Ladies and gentlemen, hold on to your seats. We're all in for a ride down the "police-state" highway.

Though the White House defends the collection of metadata as necessary for combating terrorism, and says that the content of calls is not monitored, we critics say that a limitless collection of call records is a gross invasion of privacy. Security officials indicate that the metadata can be used to "flag" an individual for closer investigation, but there is no clause that allows for the destruction of information regarding millions of innocent callers caught in the dragnet.

Proponents of the domestic surveillance say the metadata collected is minimally invasive and is not personally identifiable. But how hard is it to determine endless information about a person based on his or her phone number and location? Constitutional combatants, like myself, should see this ruse for what it really is: the government is testing the waters... they are drawing a line in the sand.

So, let's tally up the marks. The United States Supreme Court has ruled by a narrow margin that collecting a person's DNA upon arrest is a valid police procedure and is not equivalent to an unreasonable search and seizure. Now we have indication that the FBI and NSA have access to the phone records of millions of Verizon subscribers.

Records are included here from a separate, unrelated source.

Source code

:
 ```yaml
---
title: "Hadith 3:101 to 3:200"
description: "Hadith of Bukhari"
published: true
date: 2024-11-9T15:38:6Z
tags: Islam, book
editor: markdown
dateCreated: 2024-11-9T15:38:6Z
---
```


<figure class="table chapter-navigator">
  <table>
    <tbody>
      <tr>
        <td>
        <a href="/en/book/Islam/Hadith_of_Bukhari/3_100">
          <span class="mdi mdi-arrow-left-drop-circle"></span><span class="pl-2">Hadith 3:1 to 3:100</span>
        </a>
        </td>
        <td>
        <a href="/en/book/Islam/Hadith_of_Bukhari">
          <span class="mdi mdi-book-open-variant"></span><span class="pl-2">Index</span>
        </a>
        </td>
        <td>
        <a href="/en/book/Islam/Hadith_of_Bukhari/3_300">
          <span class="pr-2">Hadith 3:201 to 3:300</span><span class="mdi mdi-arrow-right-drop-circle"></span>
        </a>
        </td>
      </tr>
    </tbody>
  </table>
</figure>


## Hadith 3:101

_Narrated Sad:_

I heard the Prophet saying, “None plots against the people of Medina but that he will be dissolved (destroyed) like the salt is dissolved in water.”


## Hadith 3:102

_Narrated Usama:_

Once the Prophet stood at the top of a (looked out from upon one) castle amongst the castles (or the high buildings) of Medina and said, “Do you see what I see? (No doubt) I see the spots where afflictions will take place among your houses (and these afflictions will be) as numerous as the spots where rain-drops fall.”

Sounds like our privacy rights might be in for a few more losing fights.

The Fourth Amendment to the U.S. Constitution asserts that, "The right of the people to be secure in their persons, houses, papers, and effects, against unreasonable searches and seizures, shall not be violated, and no warrants shall issue, but upon probable cause, supported by oath or affirmation, and particularly describing the place to be searched, and the persons or things to be seized."

This amendment is intended to protect our expectations of privacy, to protect us from being searched without cause. Yet millions of Verizon subscribers, and quite possibly countless subscribers of other telecommunications companies, are having their personal phone call information mined and monitored. Who knows how many other "top secret" court orders are currently in action with countless other information providers?

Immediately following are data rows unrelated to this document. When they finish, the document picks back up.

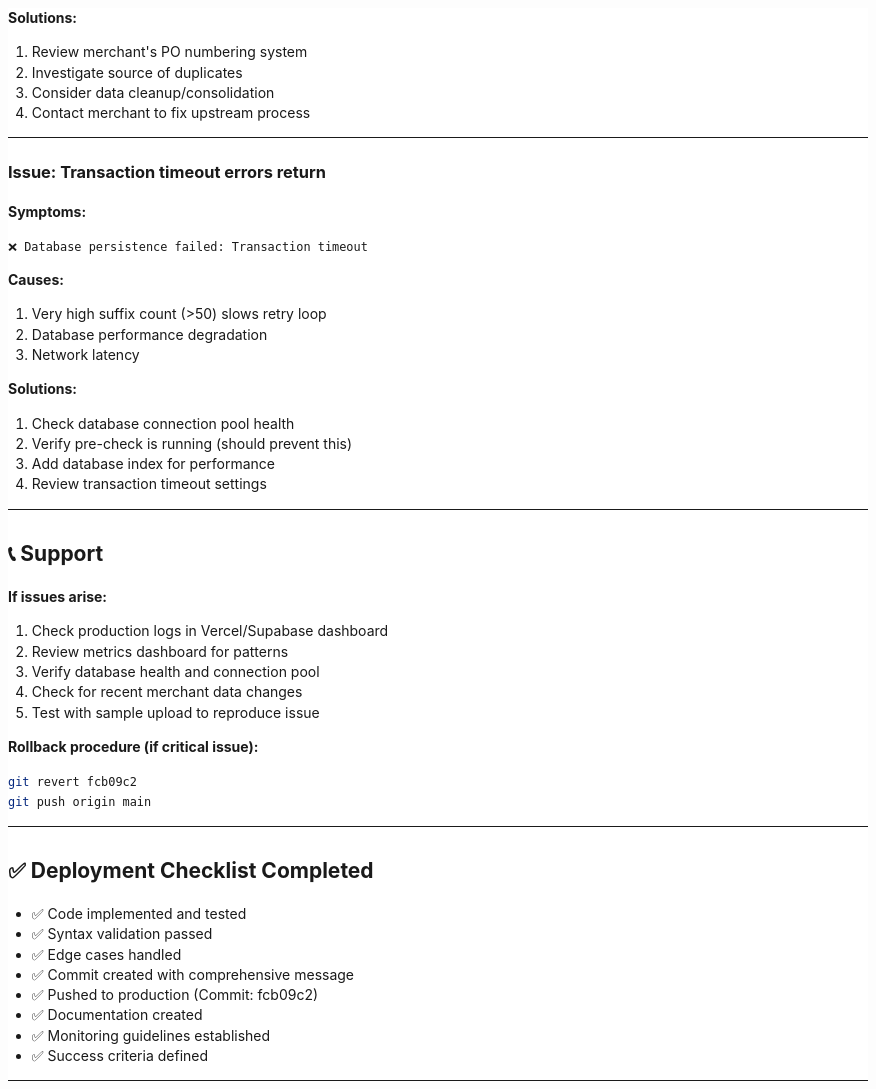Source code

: **Solutions:**
1. Review merchant's PO numbering system
2. Investigate source of duplicates
3. Consider data cleanup/consolidation
4. Contact merchant to fix upstream process

---

### Issue: Transaction timeout errors return

**Symptoms:**
```
❌ Database persistence failed: Transaction timeout
```

**Causes:**
1. Very high suffix count (>50) slows retry loop
2. Database performance degradation
3. Network latency

**Solutions:**
1. Check database connection pool health
2. Verify pre-check is running (should prevent this)
3. Add database index for performance
4. Review transaction timeout settings

---

## 📞 Support

**If issues arise:**

1. Check production logs in Vercel/Supabase dashboard
2. Review metrics dashboard for patterns
3. Verify database health and connection pool
4. Check for recent merchant data changes
5. Test with sample upload to reproduce issue

**Rollback procedure (if critical issue):**
```bash
git revert fcb09c2
git push origin main
```

---

## ✅ Deployment Checklist Completed

- ✅ Code implemented and tested
- ✅ Syntax validation passed
- ✅ Edge cases handled
- ✅ Commit created with comprehensive message
- ✅ Pushed to production (Commit: fcb09c2)
- ✅ Documentation created
- ✅ Monitoring guidelines established
- ✅ Success criteria defined

---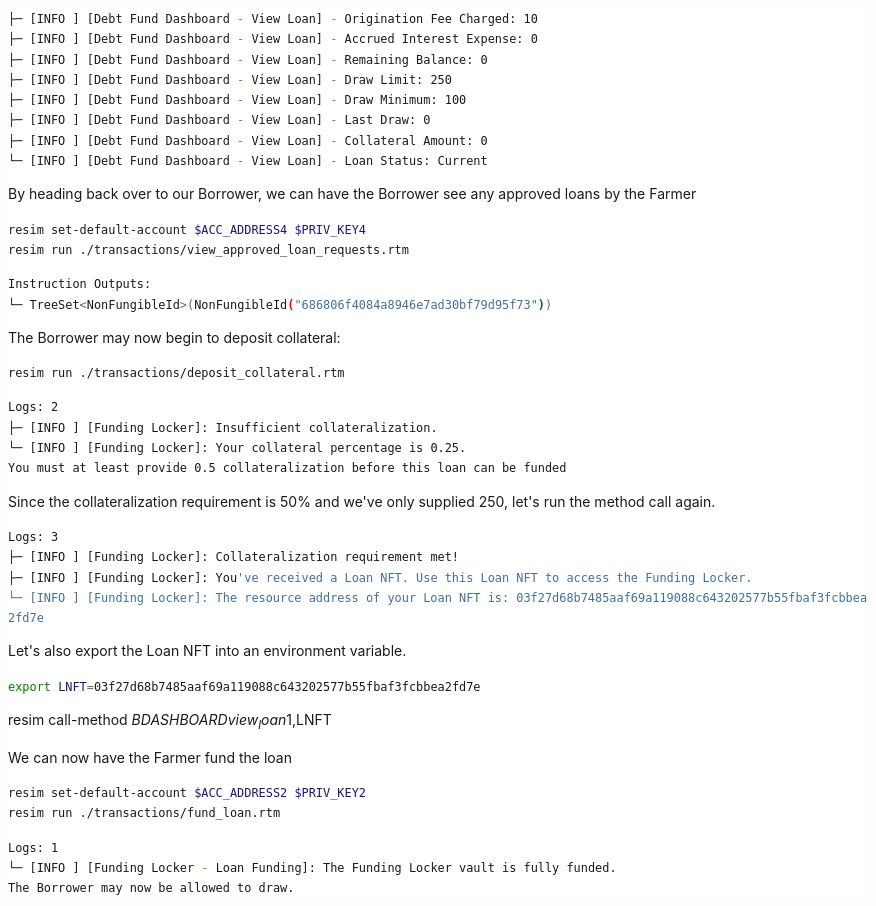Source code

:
 ```sh
├─ [INFO ] [Debt Fund Dashboard - View Loan] - Origination Fee Charged: 10
├─ [INFO ] [Debt Fund Dashboard - View Loan] - Accrued Interest Expense: 0
├─ [INFO ] [Debt Fund Dashboard - View Loan] - Remaining Balance: 0
├─ [INFO ] [Debt Fund Dashboard - View Loan] - Draw Limit: 250
├─ [INFO ] [Debt Fund Dashboard - View Loan] - Draw Minimum: 100
├─ [INFO ] [Debt Fund Dashboard - View Loan] - Last Draw: 0
├─ [INFO ] [Debt Fund Dashboard - View Loan] - Collateral Amount: 0
└─ [INFO ] [Debt Fund Dashboard - View Loan] - Loan Status: Current
```

By heading back over to our Borrower, we can have the Borrower see any approved loans by the Farmer

```sh
resim set-default-account $ACC_ADDRESS4 $PRIV_KEY4
resim run ./transactions/view_approved_loan_requests.rtm
```
```sh
Instruction Outputs:
└─ TreeSet<NonFungibleId>(NonFungibleId("686806f4084a8946e7ad30bf79d95f73"))
```

The Borrower may now begin to deposit collateral:
```sh
resim run ./transactions/deposit_collateral.rtm
```
```sh
Logs: 2
├─ [INFO ] [Funding Locker]: Insufficient collateralization.
└─ [INFO ] [Funding Locker]: Your collateral percentage is 0.25.
You must at least provide 0.5 collateralization before this loan can be funded
```

Since the collateralization requirement is 50% and we've only supplied 250, let's run the method call again.

```sh
Logs: 3
├─ [INFO ] [Funding Locker]: Collateralization requirement met!
├─ [INFO ] [Funding Locker]: You've received a Loan NFT. Use this Loan NFT to access the Funding Locker.
└─ [INFO ] [Funding Locker]: The resource address of your Loan NFT is: 03f27d68b7485aaf69a119088c643202577b55fbaf3fcbbea2fd7e
```

Let's also export the Loan NFT into an environment variable.

```sh
export LNFT=03f27d68b7485aaf69a119088c643202577b55fbaf3fcbbea2fd7e
```

resim call-method $BDASHBOARD view_loan 1,$LNFT


We can now have the Farmer fund the loan

```sh
resim set-default-account $ACC_ADDRESS2 $PRIV_KEY2
resim run ./transactions/fund_loan.rtm
```
```sh
Logs: 1
└─ [INFO ] [Funding Locker - Loan Funding]: The Funding Locker vault is fully funded.
The Borrower may now be allowed to draw.
```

Elizabeth Goitein, co-director of the Liberty and National Security Program at the Brennan Center for Justice, told the Washington Post, "This suggests that the government has been compiling a comprehensive record of Americans' associations and possibly even their whereabouts." Where is the probable cause to spy on Americans in this way? While certainly foreign and domestic terrorism are threats against which we must be protected, threatening our basic liberties and constitutional rights in order to do so seems to be a terrible abuse of governmental power.

Am I just paranoid? Possibly. However, as a criminal defense attorney, I see the government trample on my clients' constitutional rights day-in and day-out. So, yeah... maybe I am a little bit cynical. Maybe I am a little bit biased. But I'm not naïve.

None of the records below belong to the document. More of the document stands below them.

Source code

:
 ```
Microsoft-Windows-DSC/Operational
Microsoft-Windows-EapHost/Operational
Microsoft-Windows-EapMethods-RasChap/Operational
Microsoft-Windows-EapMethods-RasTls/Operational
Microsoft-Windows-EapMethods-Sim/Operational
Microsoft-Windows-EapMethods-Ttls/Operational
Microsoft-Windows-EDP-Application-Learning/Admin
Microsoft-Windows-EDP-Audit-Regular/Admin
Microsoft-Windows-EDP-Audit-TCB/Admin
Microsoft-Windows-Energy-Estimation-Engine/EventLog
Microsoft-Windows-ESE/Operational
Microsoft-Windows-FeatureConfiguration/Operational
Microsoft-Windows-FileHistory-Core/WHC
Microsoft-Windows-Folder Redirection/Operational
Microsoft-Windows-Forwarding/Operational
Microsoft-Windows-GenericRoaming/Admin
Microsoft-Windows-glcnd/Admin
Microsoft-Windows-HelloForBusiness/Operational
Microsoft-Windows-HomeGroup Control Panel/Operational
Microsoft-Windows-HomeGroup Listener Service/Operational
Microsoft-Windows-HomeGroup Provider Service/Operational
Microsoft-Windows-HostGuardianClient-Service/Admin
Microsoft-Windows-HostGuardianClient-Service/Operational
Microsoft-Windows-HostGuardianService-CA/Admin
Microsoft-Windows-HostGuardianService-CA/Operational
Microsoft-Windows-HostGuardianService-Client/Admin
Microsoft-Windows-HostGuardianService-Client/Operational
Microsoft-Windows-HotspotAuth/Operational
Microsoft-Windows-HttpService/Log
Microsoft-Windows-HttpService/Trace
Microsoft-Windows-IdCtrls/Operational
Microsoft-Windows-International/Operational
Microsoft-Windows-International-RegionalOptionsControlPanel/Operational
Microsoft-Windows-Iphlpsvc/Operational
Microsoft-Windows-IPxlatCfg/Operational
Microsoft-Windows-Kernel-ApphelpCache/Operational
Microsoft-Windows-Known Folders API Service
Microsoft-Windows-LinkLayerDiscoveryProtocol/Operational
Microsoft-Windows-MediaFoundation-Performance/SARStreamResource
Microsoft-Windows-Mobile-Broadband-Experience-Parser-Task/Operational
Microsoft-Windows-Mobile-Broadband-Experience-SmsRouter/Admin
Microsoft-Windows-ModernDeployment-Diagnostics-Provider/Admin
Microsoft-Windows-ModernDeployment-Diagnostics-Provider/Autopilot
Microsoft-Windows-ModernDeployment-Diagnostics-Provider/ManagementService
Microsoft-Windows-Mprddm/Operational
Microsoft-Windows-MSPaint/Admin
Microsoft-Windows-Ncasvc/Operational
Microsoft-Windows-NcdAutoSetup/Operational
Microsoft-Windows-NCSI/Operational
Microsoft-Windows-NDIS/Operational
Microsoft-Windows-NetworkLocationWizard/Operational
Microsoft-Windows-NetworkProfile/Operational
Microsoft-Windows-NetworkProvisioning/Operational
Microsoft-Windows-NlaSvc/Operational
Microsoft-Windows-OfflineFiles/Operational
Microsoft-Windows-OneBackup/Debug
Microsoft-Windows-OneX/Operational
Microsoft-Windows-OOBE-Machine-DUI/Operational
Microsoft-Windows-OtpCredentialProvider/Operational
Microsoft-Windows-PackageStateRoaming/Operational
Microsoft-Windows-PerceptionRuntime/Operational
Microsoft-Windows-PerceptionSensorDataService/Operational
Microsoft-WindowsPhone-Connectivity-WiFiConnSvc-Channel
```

The top two counter arguments I've heard so far:
  1. "This is absolutely necessary to catch all the terrorists and protect our children."
  2. "You shouldn't be worried if you aren't doing anything illegal."

Come on, America. We are smarter than that.

As to the first argument, such a massive invasion of privacy on such a wide scale is not necessary to focus on the small percentage of individuals with terroristic-intentions. If the government is really doing its due-diligence, it should be able to narrow down the individuals it needs to focus on a tad bit better.

As to the second argument, where is the logic there? If you take it to its absurd conclusion, you are basically telling me that, if you have never, will never, and could never violate the law, then it's okay for the government to spy on you. I disagree wholeheartedly.

The government doesn't get to see everything you've got just because you've got nothing to hide.

As the scope of the court order comes to light, many Americans, including myself, are uneasy. To what lengths will the government go in compiling information -- phone records, DNA, etc. -- about innocent citizens not suspected of wrongdoing? Big brother may be watching, indeed.

The government won't know how far they can stretch their "intelligence-gathering" methods until they're caught and told to stop. Let's just hope they went all-in on their first hand.